Genre: Drama, Schicksal

Darsteller: Nicolas Cage, Michael Peña, Maggie Gyllenhaal, Maria Bello, Stephen Dorff

Regie: Oliver Stone

Kinostart: 28.09.06

Noch keine Bewertung

World Trade Center

Das Innenleben einer Katastrophe

Ist es eine gute Nachricht, daß sich Oliver Stone in seinem neuen Werk den Ereignissen des 11. September 2001 widmet? Anders formuliert: Traut man die Rekonstruktion der im internationalen Bewußtsein verhafteten Geschehnisse einem Regisseur zu, welcher seit NIXON nur Unterhaltungsfilme produziert hat beziehungsweise mit dem nichtssagenden COMANDANTE am Porträt Fidel Castros scheiterte?
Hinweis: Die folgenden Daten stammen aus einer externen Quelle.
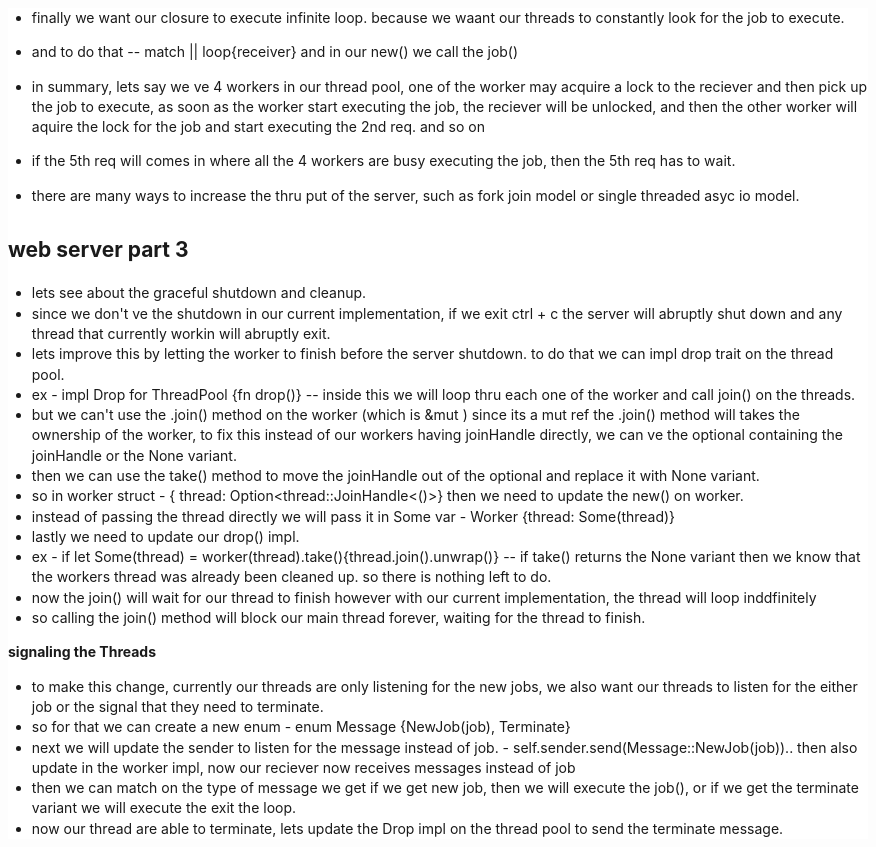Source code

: - finally we want our closure to execute infinite loop. because we waant our threads to constantly look for the job to execute.
- and to do that -- match || loop{receiver} and in our new() we call the job()

- in summary, lets say we ve 4 workers in our thread pool, one of the worker may acquire a lock to the reciever and then pick up the job to execute, as soon as the worker start executing the job, the reciever will be unlocked, and then the other worker will aquire the lock for the job and start executing the 2nd req. and so on
- if the 5th req will comes in where all the 4 workers are busy executing the job, then the 5th req has to wait.

- there are many ways to increase the thru put of the server, such as fork join model or single threaded asyc io model.

## web server part 3

- lets see about the graceful shutdown and cleanup.
- since we don't ve the shutdown in our current implementation, if we exit ctrl + c the server will abruptly shut down and any thread that currently workin will abruptly exit.
- lets improve this by letting the worker to finish before the server shutdown. to do that we can impl drop trait on the thread pool.
- ex - impl Drop for ThreadPool {fn drop()} -- inside this we will loop thru each one of the worker and call join() on the threads.
- but we can't use the .join() method on the worker (which is &mut ) since its a mut ref the .join() method will takes the ownership of the worker, to fix this instead of our workers having joinHandle directly, we can ve the optional containing the joinHandle or the None variant.
- then we can use the take() method to move the joinHandle out of the optional and replace it with None variant.
- so in worker struct - { thread: Option<thread::JoinHandle<()>} then we need to update the new() on worker.
- instead of passing the thread directly we will pass it in Some var - Worker {thread: Some(thread)}
- lastly we need to update our drop() impl.
- ex - if let Some(thread) = worker(thread).take(){thread.join().unwrap()} -- if take() returns the None variant then we know that the workers thread was already been cleaned up. so there is nothing left to do.
- now the join() will wait for our thread to finish however with our current implementation, the thread will loop inddfinitely
- so calling the join() method will block our main thread forever, waiting for the thread to finish.

**signaling the Threads**

- to make this change, currently our threads are only listening for the new jobs, we also want our threads to listen for the either job or the signal that they need to terminate.
- so for that we can create a new enum - enum Message {NewJob(job), Terminate}
- next we will update the sender to listen for the message instead of job. - self.sender.send(Message::NewJob(job)).. then also update in the worker impl, now our reciever now receives messages instead of job
- then we can match on the type of message we get if we get new job, then we will execute the job(), or if we get the terminate variant we will execute the exit the loop.
- now our thread are able to terminate, lets update the Drop impl on the thread pool to send the terminate message.
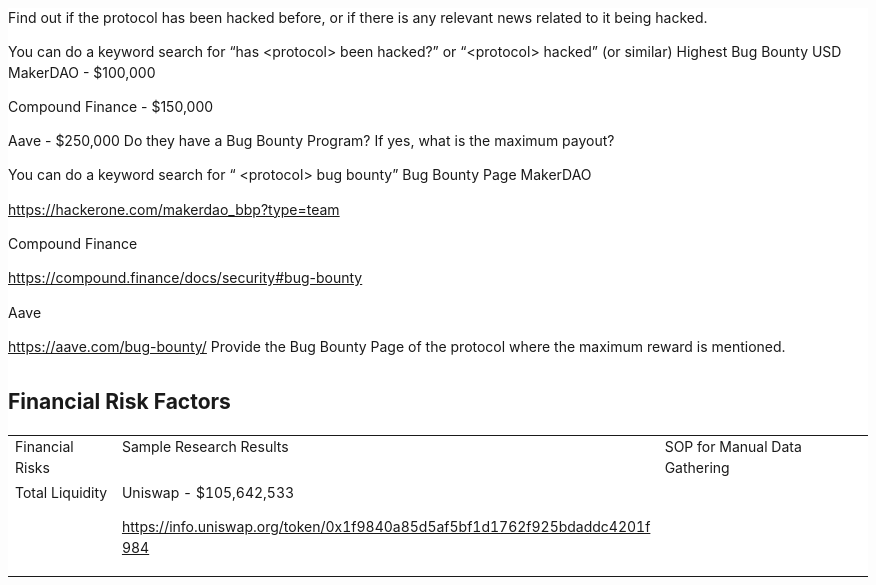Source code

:    <td>Find out if the protocol has been hacked before, or if there is any relevant news related to it being hacked. 
<p>
You can do a keyword search for “has &lt;protocol> been hacked?” or “&lt;protocol> hacked” (or similar)
   </td>
  </tr>
  <tr>
   <td>Highest Bug Bounty USD
   </td>
   <td>MakerDAO - $100,000
<p>
Compound Finance - $150,000
<p>
Aave - $250,000
   </td>
   <td>Do they have a Bug Bounty Program? If yes, what is the maximum payout?
<p>
You can do a keyword search for “ &lt;protocol> bug bounty” 
   </td>
  </tr>
  <tr>
   <td>Bug Bounty Page
   </td>
   <td>MakerDAO
<p>
<a href="https://hackerone.com/makerdao_bbp?type=team">https://hackerone.com/makerdao_bbp?type=team</a> 
<p>
Compound Finance 
<p>
<a href="https://compound.finance/docs/security#bug-bounty">https://compound.finance/docs/security#bug-bounty</a> 
<p>
Aave 
<p>
<a href="https://aave.com/bug-bounty/">https://aave.com/bug-bounty/</a> 
   </td>
   <td>Provide the Bug Bounty Page of the protocol where the maximum reward is mentioned.
   </td>
  </tr>
</table>



## Financial Risk Factors


<table>
  <tr>
   <td>Financial Risks
   </td>
   <td>Sample Research Results
   </td>
   <td>SOP for Manual Data Gathering
   </td>
  </tr>
  <tr>
   <td>Total Liquidity
   </td>
   <td>Uniswap - $105,642,533
<p>
<a href="https://info.uniswap.org/token/0x1f9840a85d5af5bf1d1762f925bdaddc4201f984">https://info.uniswap.org/token/0x1f9840a85d5af5bf1d1762f925bdaddc4201f984</a> 
<p>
Wohl eher nicht.

Vielleicht hat Stone dies erkannt, ist sich eventuell sogar seiner kaum noch vorhandenen politischen Schärfe bewußt. Und geht deswegen einen völlig anderen Weg. Er rückt – basierend auf wahren Ereignissen – zwei zur Evakuierung der Opfer abgestellte Officers in den Mittelpunkt, beschreibt ihren dramatischen Überlebenskampf, als sie verschüttet werden, beleuchtet ihre Familien und deren Gefühle. Eine kleine Gruppe Betroffener. Nirgends ein politisches Statement.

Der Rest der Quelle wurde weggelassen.